Concluding, the court held:

For the foregoing reasons, FWS’s 2018 BiOp and ITS arbitrarily conclude that ACP construction will not jeopardize the RPBB or the clubshell and fail to create enforceable take limits for the Ibat and MCI. Because FWS’s decisions are arbitrary and capricious, we vacate the 2018 BiOp and ITS.”

The permits now go back once again to the FWS.  What happens next is not clear.  What is clear is that Dominion has lost every case that the Fourth Circuit has decided with regard to the federal permits issued for the Atlantic Coast Pipeline.  This latest decision will cause further delay.  And further expense.

And the court is scheduled to hear arguments in October regarding Dominion’s attempt to build a massive methane driven compressor station in the heart of Union Hill, an historic African American community founded by freed slaves after the Civil War.  That compressor station would severely impact the residents of that community and effectively destroy one of the last remaining African American communities founded by freedmen and women on land they toiled as slaves, which is why the Virginia State Conference of the NAACP and 28 members of the General Assembly have urged the Fourth Circuit to throw out Dominion’s permit for that project as well.
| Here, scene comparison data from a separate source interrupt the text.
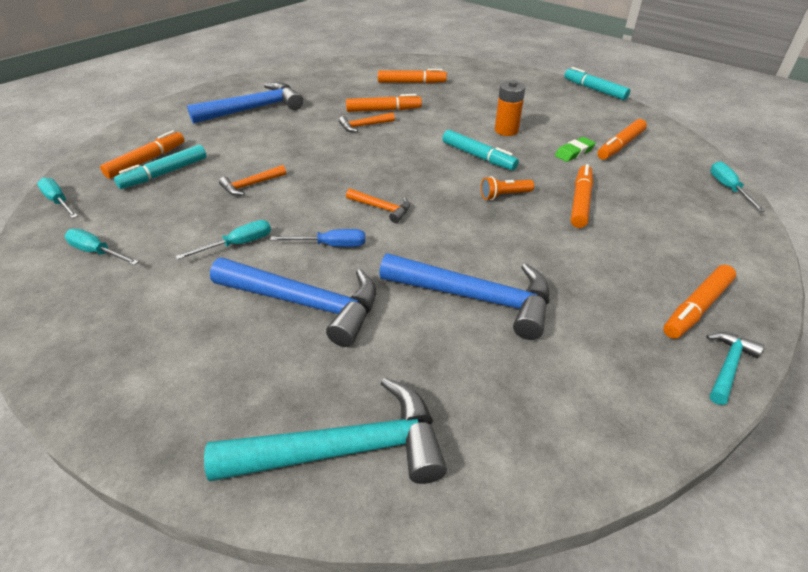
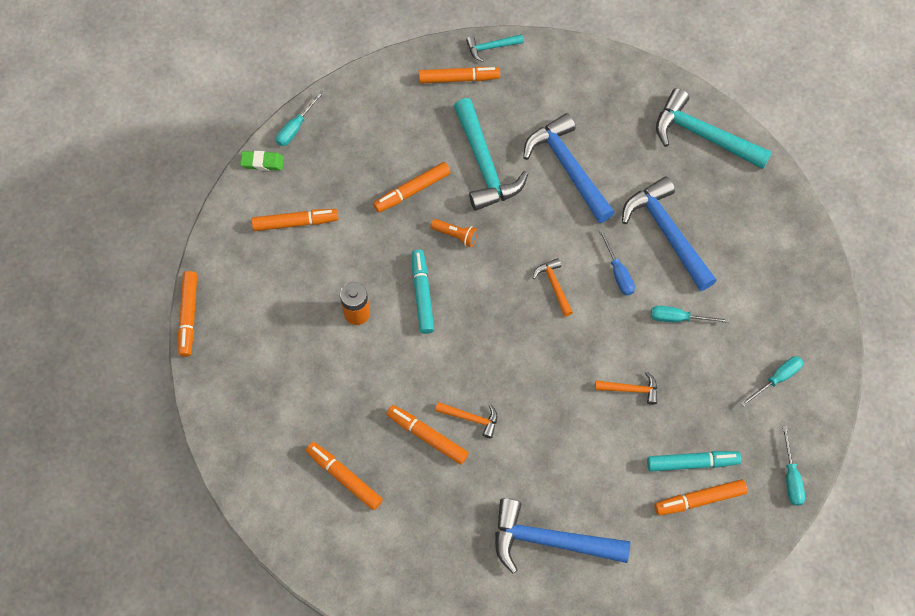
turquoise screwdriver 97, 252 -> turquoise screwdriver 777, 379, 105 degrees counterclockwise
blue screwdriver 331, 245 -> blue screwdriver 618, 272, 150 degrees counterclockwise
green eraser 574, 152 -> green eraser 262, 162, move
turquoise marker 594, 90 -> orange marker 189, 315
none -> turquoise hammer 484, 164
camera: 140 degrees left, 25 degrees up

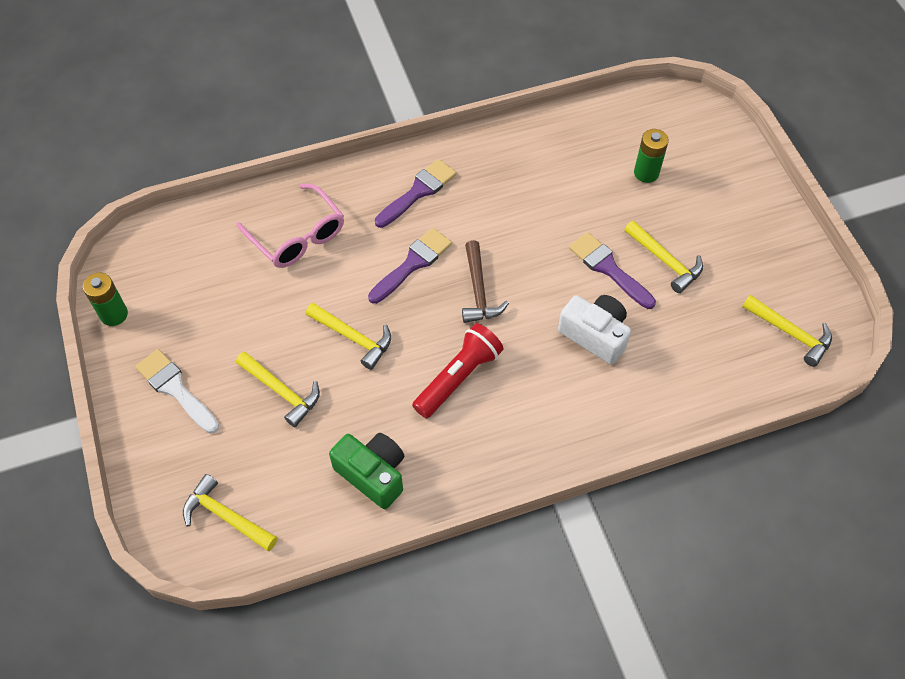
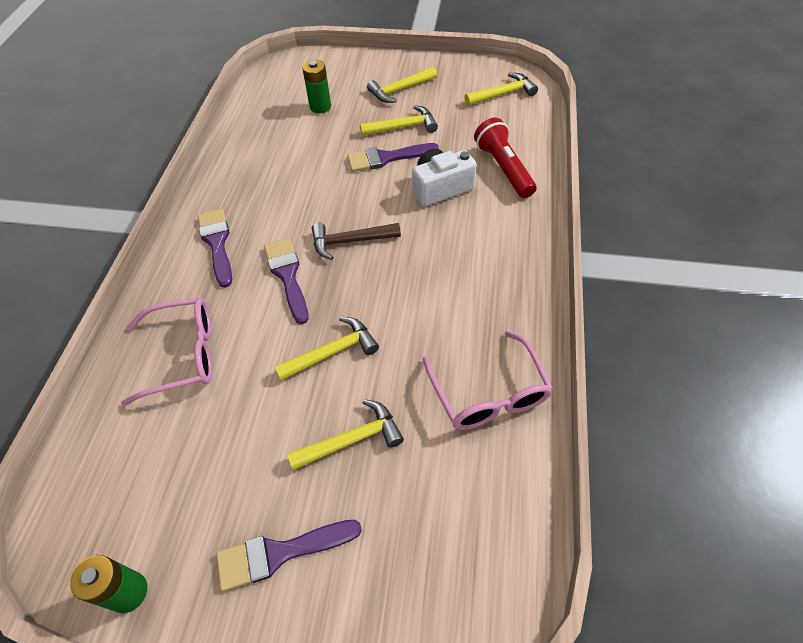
white brush 175, 389 -> purple brush 280, 553
yellow hammer 226, 516 -> yellow hammer 399, 90, move
green camera 372, 474 -> pink glasses 488, 393
red flashlight 458, 377 -> red flashlight 503, 168, move
brown hammer 479, 291 -> brown hammer 350, 241, 150 degrees clockwise
camera: 60 degrees left, 5 degrees down

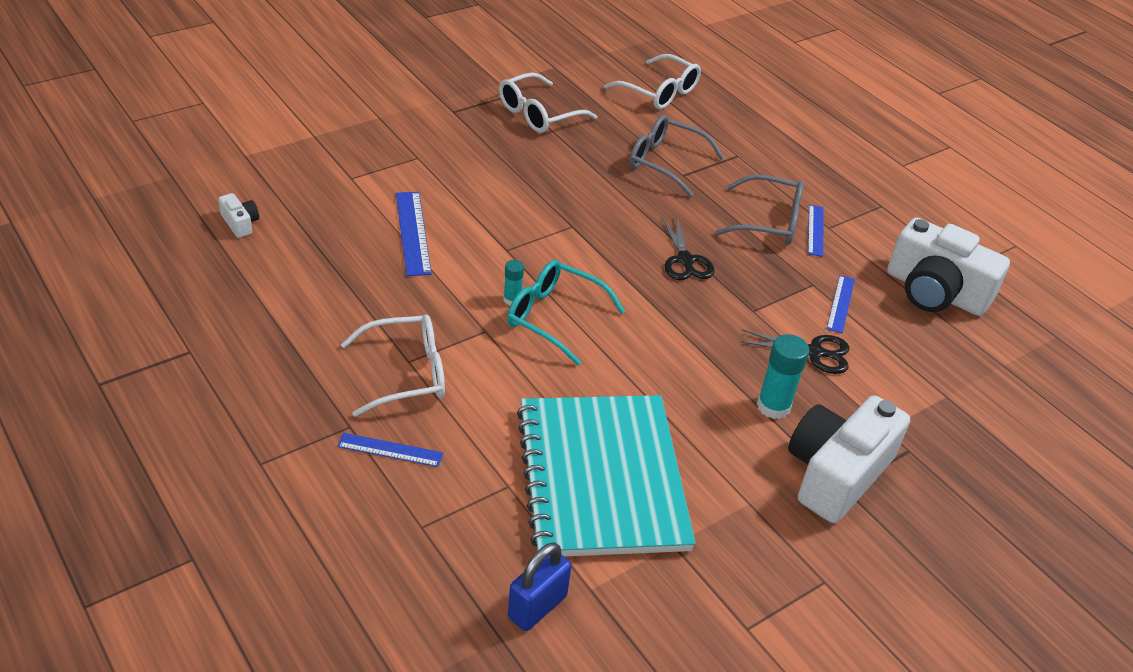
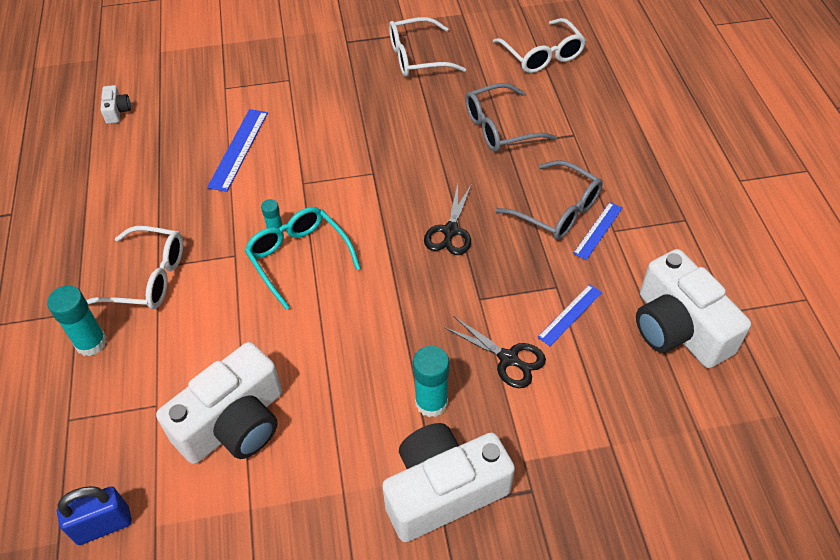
blue ruler 390, 450 -> turquoise glue stick 91, 343
turquoise notebook 601, 477 -> white camera 234, 423
grey glasses 665, 162 -> grey glasses 499, 128, 75 degrees counterclockwise
camera: 30 degrees right, 10 degrees up

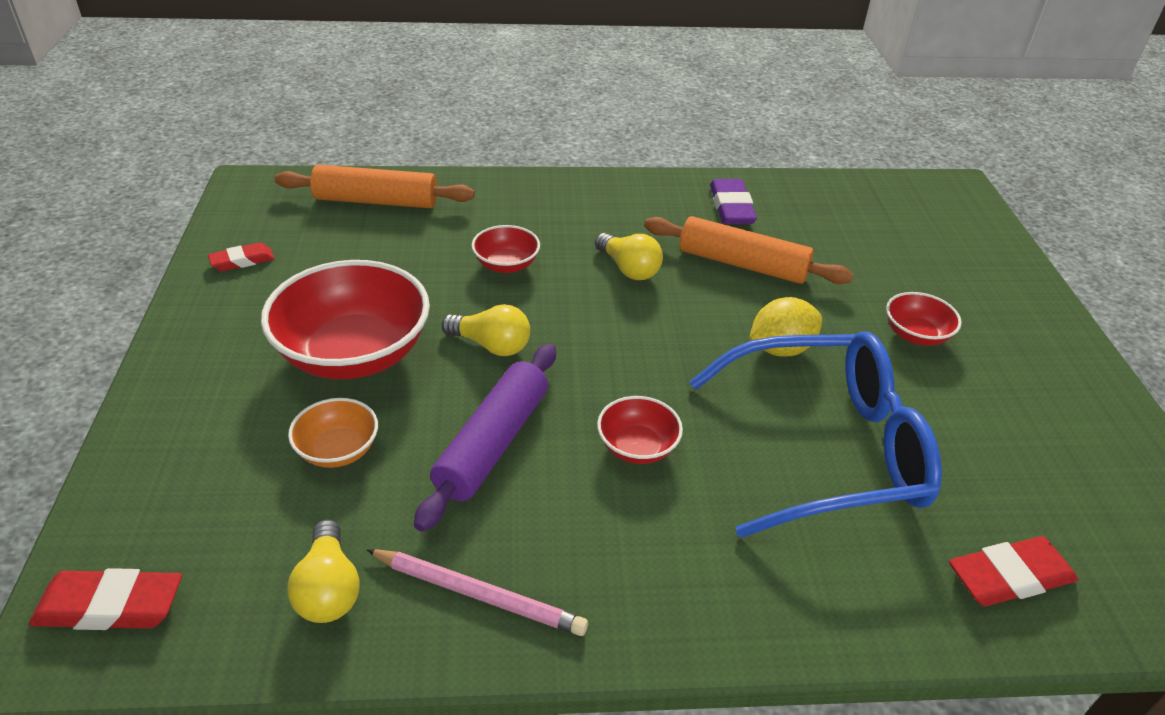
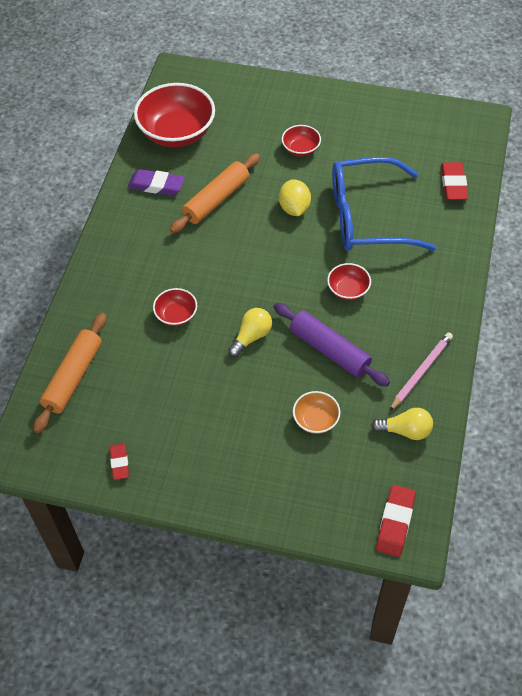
red bowl 354, 354 -> red bowl 177, 132, move
yellow light bulb 629, 269 -> none
blue glasses 824, 448 -> blue glasses 368, 217, 105 degrees counterclockwise
camera: 70 degrees left, 15 degrees up

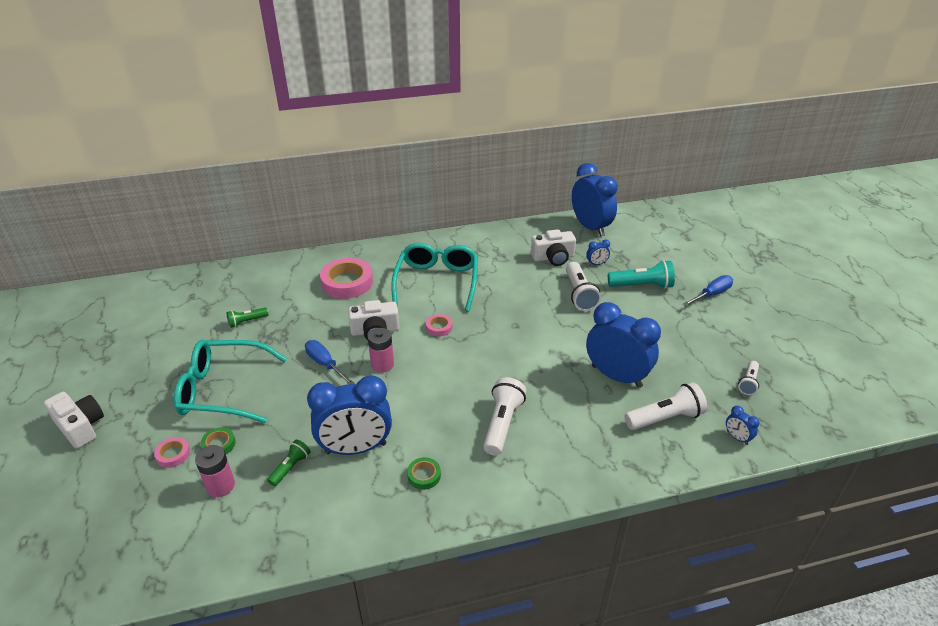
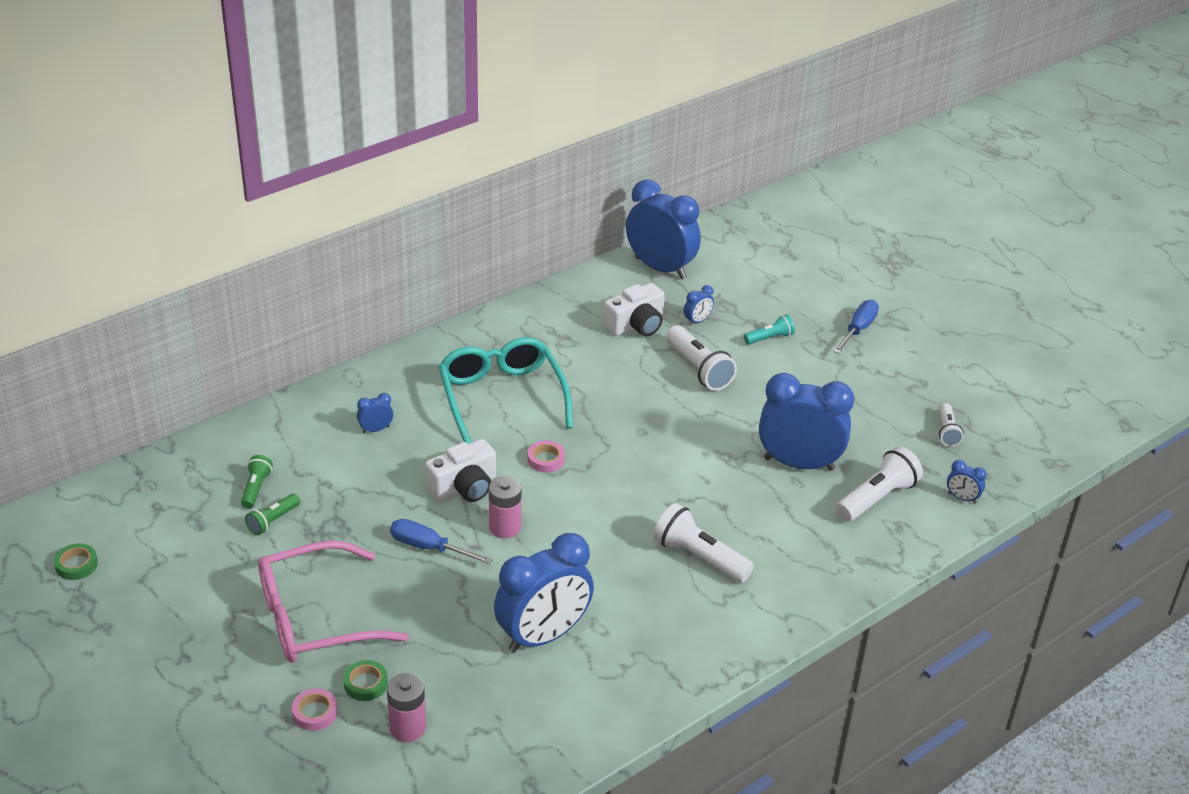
white camera 80, 427 -> none
turquoise glasses 223, 390 -> pink glasses 315, 618
green flashlight 290, 467 -> green flashlight 256, 488, move
pink tape 347, 283 -> blue clock 376, 429
green tape 424, 475 -> green tape 76, 565, move
white flashlight 502, 424 -> white flashlight 699, 557, 45 degrees counterclockwise
turquoise flashlight 642, 286 -> turquoise flashlight 769, 338, x0.58
camera: 25 degrees left, 0 degrees up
In a statement earlier today, the Southern Environmental Law Center put it well:

“In its rush to help this pipeline company, the agency failed to protect species on the brink of extinction – its most important duty. …There is no evidence that this pipeline is needed for anything other than Dominion and Duke Energy profits.  For the sake of these rare species and its customers’ wallets, it’s time for these utilities to walk away from this badly planned boondoggle.”

And as SELC said:

“’Construction on the Atlantic Coast Pipeline has been stopped since December 2018 when multiple permits were called into question or overturned including permits from the Fish and Wildlife Service, National Park Service, Forest Service, and U.S. Army Corps of Engineers. Those permits are all still outstanding. Among the problems for this pipeline is a Federal Court decision that the Forest Service erred in allowing the pipeline to carve through national forests and was not authorized to allow the project to cross the Appalachian Trail. There is no clear path forward to construct the pipeline on its current route. The project is several years behind schedule and more than $2 billion dollars over budget. If constructed, ratepayers will be expected to pay for the pipeline while the energy companies collect a 15% profit.”

It is time for Dominion to call it quits and abandon what Al Gore has aptly called a “reckless, racist ripoff.”

It is time for Dominion and its investors to come to their senses.